Histoire n°95 : L’ami (mal) imaginaire
Si la plupart des enfants ont des amis imaginaires de dimensions semblables aux leurs, ce n’était pas le cas d’Annie. Petite fille blonde et microscopique de cinq ans à peine, elle avait choisi un gros éléphant bleu — de deux mètres au moins — qu’elle nommait gentiment Arnold. On pouvait la voir se promener partout le bras levé comme si elle tenait à la main une laisse magique censée pouvoir retenir l’animal si besoin. Et le tableau, s’il n’avait pas été invisible, en aurait étonné plus d’un.
Exception faite de la promenade, peu d’activités étaient adaptées à cet énorme compagnon dont l’amitié pouvait sembler plus contraignante qu’enrichissante pour une petite fille. En effet, Arnold s’asseyait sur les tasses en porcelaine quand ils faisaient mine de boire le thé tous les deux. Et, jouer au chat et la souris leur était également interdit : le rongeur terrifiait l’éléphant ! Leurs jeux se résumaient donc à des papotages des heures durant couchés sur l’herbe et aux lancer de cacahuètes dont Arnold raffolait…
Chose étonnante, le pachyderme qui la suivait partout comme un petit poucet glouton et amateur de fruits secs n’était pas né de l’imagination de la petite fille. Annie, de ce qu’elle racontait, était allée le chercher un matin à la S.P.A.I, la Société Protectrice des Animaux Imaginaires. C’est là qu’elle l’avait trouvé, abandonné par son ancien propriétaire devenu adulte aujourd’hui, enfermé dans une cage bien trop petite pour lui. Elle se souviendrait toujours de sa peau rugueuse et bleue débordant de toute part à travers les barreaux de la grille… Seule sa trompe, libre, était venue chatouiller sa main, et sceller entre eux une amitié indivisible et une promesse : celle que jamais, elle ne ferait de même.

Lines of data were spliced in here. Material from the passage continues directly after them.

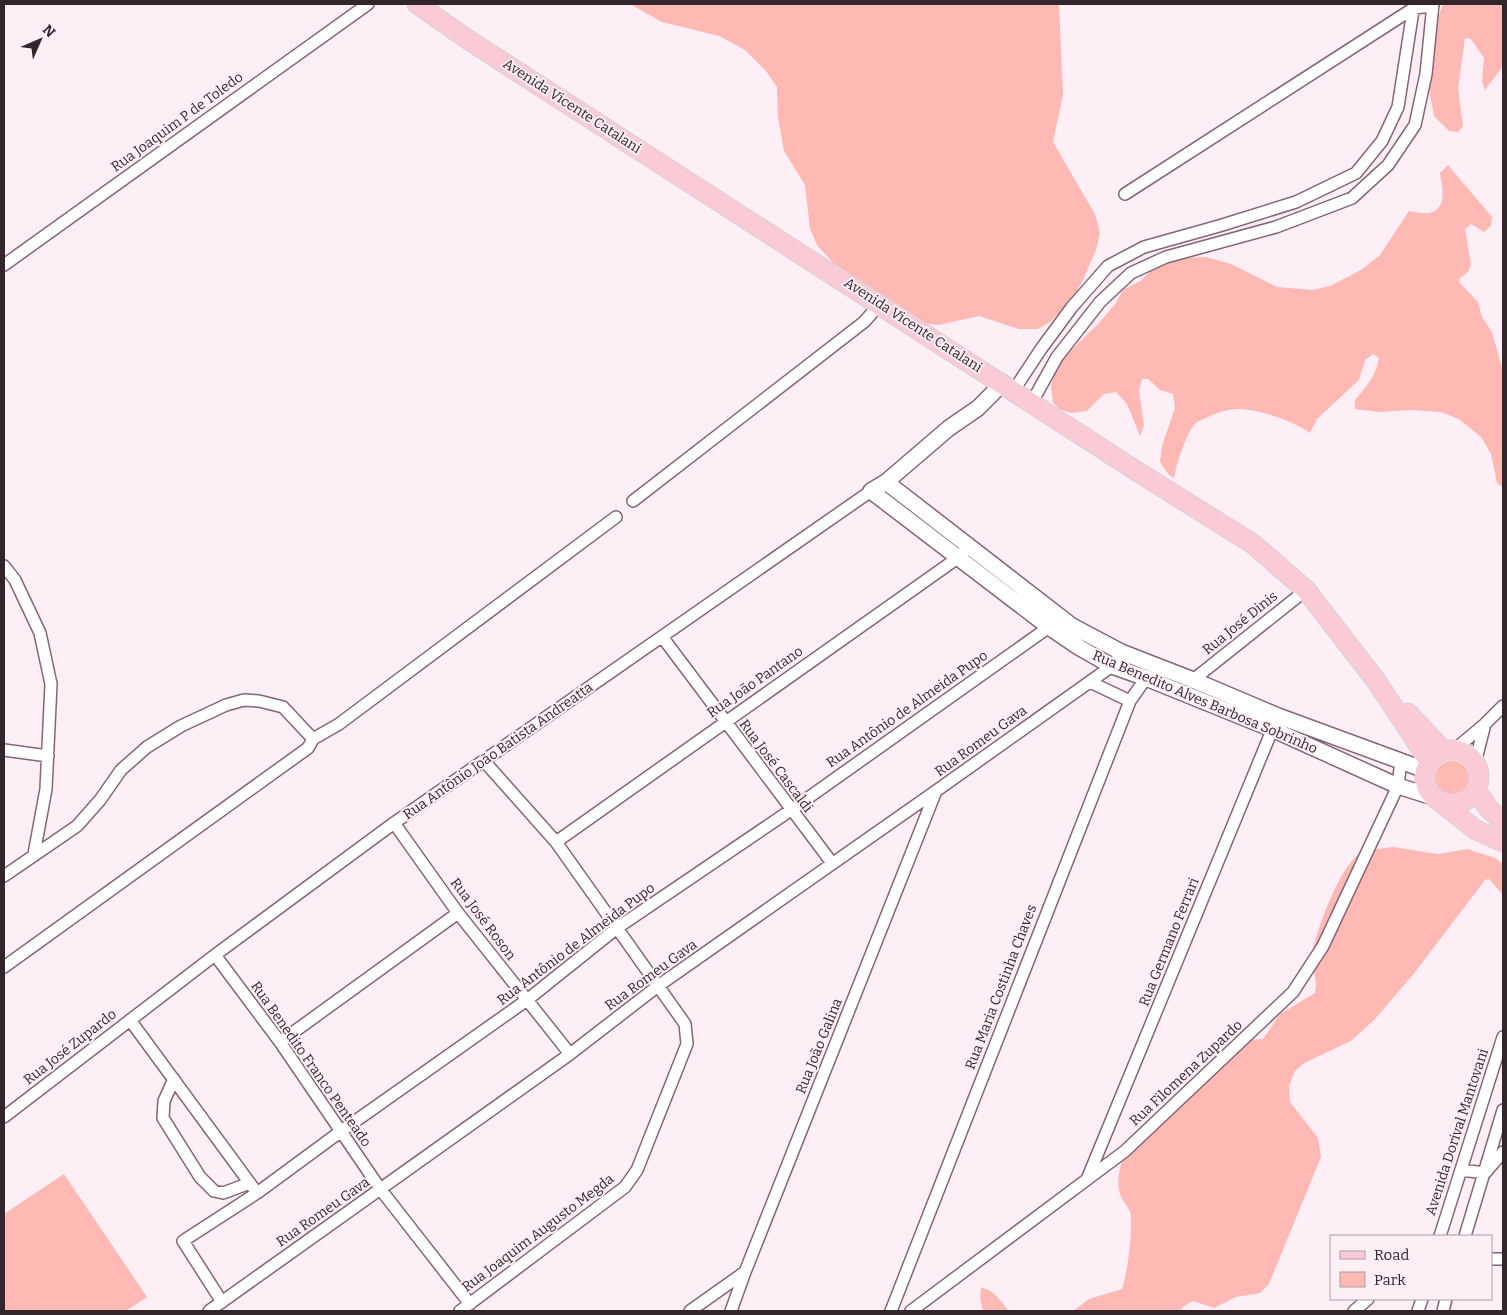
<svg xmlns="http://www.w3.org/2000/svg" width="1507" height="1315" viewBox="0 0 1507 1315" font-family="Bitter,serif">
  <style>
    .green { fill: #ffb9b5 }
    .lines { fill: none; stroke-linecap: round; stroke-linejoin: round }
    .minor-casing { stroke: #856576; stroke-width: 14 }
    .tertiary-casing { stroke: #856576; stroke-width: 18 }
    .primary-casing { stroke: #d6d3d5; stroke-width: 21 }
    .minor { stroke: #fff; stroke-width: 11 }
    .tertiary { stroke: #fff; stroke-width: 15 }
    .primary { stroke: #facbd7; stroke-width: 19 }
    .labels { text-anchor: middle; dominant-baseline: central; stroke-width: 4; stroke-linejoin: round; paint-order: stroke }
    .street-label { font-size: 14px; fill: #32252c; stroke: #feeff7 }
  </style>
  <rect width="100%" height="100%" fill="#feeff7"/>
  <!-- green -->
  <path class="green" d="M630,4H1059L1063,95L1053,142L1095,214L1100,232L1096,250L1083,280L1072,300L1050,322L1038,329H1019L979,316L939,325L917,323L880,304L833,263L817,245L810,229L805,185L784,151L778,117L777,87L766,71L745,50L719,36L662,22Z
    M1443,4H1503V66L1485,90L1482,82L1484,58L1471,39L1465,38L1458,88L1463,126L1458,132L1449,131L1434,116L1423,57Z
    M1448,165L1492,217L1491,226L1484,232L1471,224L1465,229L1471,264L1468,272L1460,278L1459,282L1478,302L1482,317L1492,332L1503,371V487L1497,483L1491,454L1481,437L1459,419L1441,412L1410,410L1379,412L1355,409V400C1366,387 1376,376 1379,358L1373,354L1365,360L1359,380L1317,419L1310,433C1293,421 1258,409 1238,409C1228,409 1216,413 1208,417C1204,419 1197,421 1195,424C1185,435 1177,464 1174,478L1169,475L1160,462L1162,446L1175,408L1173,394L1160,390L1148,379H1142L1139,391L1144,425L1140,436L1127,404L1116,392L1104,394L1087,411L1071,413L1061,410L1053,403L1051,385L1059,362L1100,322L1116,303L1123,290L1142,280L1157,263L1182,258L1206,257L1231,264L1277,287L1312,290L1330,286L1361,270L1380,255L1409,211C1415,212 1424,214 1430,213C1448,208 1442,187 1440,173Z
    M1435 778a17 17 0 1 1 34 0a17 17 0 1 1-34 0Z
    M1393,847L1438,854L1467,849L1495,858L1503,864V895L1489,879L1485,880L1412,976L1375,1019L1351,1041L1304,1063L1295,1071L1289,1086L1290,1102L1318,1138L1321,1157L1269,1284L1260,1293L1236,1297L1214,1308L1193,1301L1184,1306L1180,1311H1073L1089,1299L1122,1289C1127,1276 1134,1225 1130,1212C1128,1207 1125,1203 1122,1199C1115,1184 1119,1168 1125,1154L1246,1040L1263,1039L1280,1014L1315,993C1319,980 1310,967 1312,955C1316,930 1339,869 1359,854C1365,850 1385,848 1393,847Z
    M64,1174L147,1297L126,1311H4V1214Z
    M981,1288C993,1288 1002,1303 1009,1311H983L980,1298Z"/>
  <g class="lines">
    <defs>
      <path id="minor" d="M1125,194L1414,8L1433,6
        M4,265L368,4
        M1014,390L1041,349L1072,307L1108,266L1144,247L1219,226L1296,202L1356,173L1382,141L1398,107L1414,4
        M1032,402L1057,357L1100,302L1131,273L1166,257L1276,227L1352,198L1388,165L1415,125L1426,74L1433,4
        M633,501L864,322L880,304
        M4,566L15,580L40,633L51,684L46,789L34,854
        M663,638L832,863
        M1193,680L1306,590
        M1090,682L1130,701
        M313,739L339,724L616,517
        M4,750L48,756
        M1454,750L1485,724L1503,706
        M1475,763L1485,724
        M394,823L458,913L570,1054
        M556,842L959,557L969,547
        M4,876L77,826L100,800L121,770L147,747L181,726L226,705L244,700L259,701L283,707L313,739L308,748L4,967
        M215,955L280,1042L381,1190L470,1304
        M130,1020L257,1193
        M280,1042L458,913
        M174,1079L164,1101L163,1118L200,1177L214,1191L223,1193L250,1183
        M4,1117L215,955L394,823L871,491
        M1461,1170L1485,1173L1503,1152
        M1088,1177L1275,723
        M1440,1236L1503,1037
        M1465,1236L1503,1110
        M1491,1259H1503
        M222,1302L183,1241L257,1193L340,1132L527,1000L617,928L791,810L1049,627L1052,622
        M209,1311L570,1054L658,986L936,791L1112,666L1115,661
        M460,1311L625,1187L637,1170L687,1044L685,1024L556,842L484,761
        M690,1311L745,1272
        M731,1311L745,1272L936,791
        M891,1311L1130,701L1146,678
        M911,1311L1125,1151L1293,992L1323,946L1398,786L1401,760
        M1354,1311L1368,1299
        M1418,1311L1422,1299
        M1443,1311L1446,1299"/>
      <path id="tertiary" d="M1003,383L978,408L949,428L886,482L871,491L1049,627L1080,648L1112,666L1146,678L1272,729L1398,786L1433,797
        M886,482L1072,626L1121,652L1193,680L1278,716L1425,770"/>
      <path id="primary" d="M417,4L467,39L1135,470L1253,544L1306,590L1377,682L1429,761
        M1408,713L1444,751
        M1425 777a27 27 0 1 1 54 0a27 27 0 1 1-54 0Z
        M1476,790L1489,809L1503,821
        M1440,802L1476,830L1503,842"/>
    </defs>
    <!-- minor casing -->
    <use href="#minor" class="minor-casing"/>
    <!-- tertiary casing -->
    <use href="#tertiary" class="tertiary-casing"/>
    <!-- primary casing -->
    <use href="#primary" class="primary-casing"/>
    <!-- minor -->
    <use href="#minor" class="minor"/>
    <!-- tertiary -->
    <use href="#tertiary" class="tertiary"/>
    <!-- primary -->
    <use href="#primary" class="primary"/>
  </g>
  <g class="labels">
    <!-- street labels -->
    <g class="street-label">
      <text transform="translate(572 106) rotate(33)">Avenida Vicente Catalani</text>
      <text transform="translate(177 122) rotate(-36)">Rua Joaquim P de Toledo</text>
      <text transform="translate(913 325) rotate(33)">Avenida Vicente Catalani</text>
      <text transform="translate(1240 623) rotate(-39)">Rua José Dinis</text>
      <text transform="translate(755 682) rotate(-35)">Rua João Pantano</text>
      <text transform="translate(1205 702) rotate(23)">Rua Benedito Alves Barbosa Sobrinho</text>
      <text transform="translate(907 709) rotate(-35)">Rua Antônio de Almeida Pupo</text>
      <text transform="translate(981 741) rotate(-36)">Rua Romeu Gava</text>
      <text transform="translate(498 751) rotate(-35)">Rua Antônio João Batista Andreatta</text>
      <text transform="translate(776 766) rotate(53)">Rua José Cascaldi</text>
      <text transform="translate(483 919) rotate(53)">Rua José Roson</text>
      <text transform="translate(1169 942) rotate(-68)">Rua Germano Ferrari</text>
      <text transform="translate(576 944) rotate(-37)">Rua Antônio de Almeida Pupo</text>
      <text transform="translate(651 975) rotate(-36)">Rua Romeu Gava</text>
      <text transform="translate(1001 987) rotate(-69)">Rua Maria Costinha Chaves</text>
      <text transform="translate(819 1046) rotate(-68)">Rua João Galina</text>
      <text transform="translate(70 1047) rotate(-38)">Rua José Zupardo</text>
      <text transform="translate(311 1064) rotate(55)">Rua Benedito Franco Penteado</text>
      <text transform="translate(1186 1073) rotate(-43)">Rua Filomena Zupardo</text>
      <text transform="translate(1457 1132) rotate(-72)">Avenida Dorival Mantovani</text>
      <text transform="translate(323 1212) rotate(-35)">Rua Romeu Gava</text>
      <text transform="translate(538 1233) rotate(-37)">Rua Joaquim Augusto Megda</text>
    </g>
  </g>
  <!-- border -->
  <rect width="1507" height="1315" fill="none" stroke="#32252c" stroke-width="10"/>
  <!-- legend -->
  <rect x="1330" y="1235" width="162" height="65" fill="#feeff7" stroke="#ac9ea6"/>
  <rect x="1340" y="1251" width="25" height="8" fill="#facbd7" stroke="#ac9ea6"/>
  <text x="1374" y="1260" font-size="15" fill="#32252c">Road</text>
  <rect x="1340" y="1272" width="25" height="15" fill="#ffb9b5" stroke="#ac9ea6"/>
  <text x="1374" y="1285" font-size="15" fill="#32252c">Park</text>
  <!-- north arrow -->
  <g transform="translate(40 40) rotate(45)" stroke="#feeff7" stroke-width="4" paint-order="stroke">
  <path d="M0-4L9 19L0 12L-9 19Z" fill="#32252c"/>
  <text y="-8" font-size="14" font-weight="bold" text-anchor="middle" fill="#32252c">N</text>
  </g>
</svg>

Aujourd’hui, la petite fille a grandi et évolue loin des sphères de l’enfance mais sans que personne ne sache pourquoi, elle part souvent dans les champs alentour jeter des cacahuètes dans le néant comme d’autres des pierres sur un lac endormi. Les deux amis continuent ainsi leurs jeux d’autrefois et leurs longues conversations dans le plus grand secret. Impossible autrement dans un monde qui aurait tôt fait d’enfermer la jeune fille à l’asile pour un crime bien innocent : celui de croire encore à la poésie.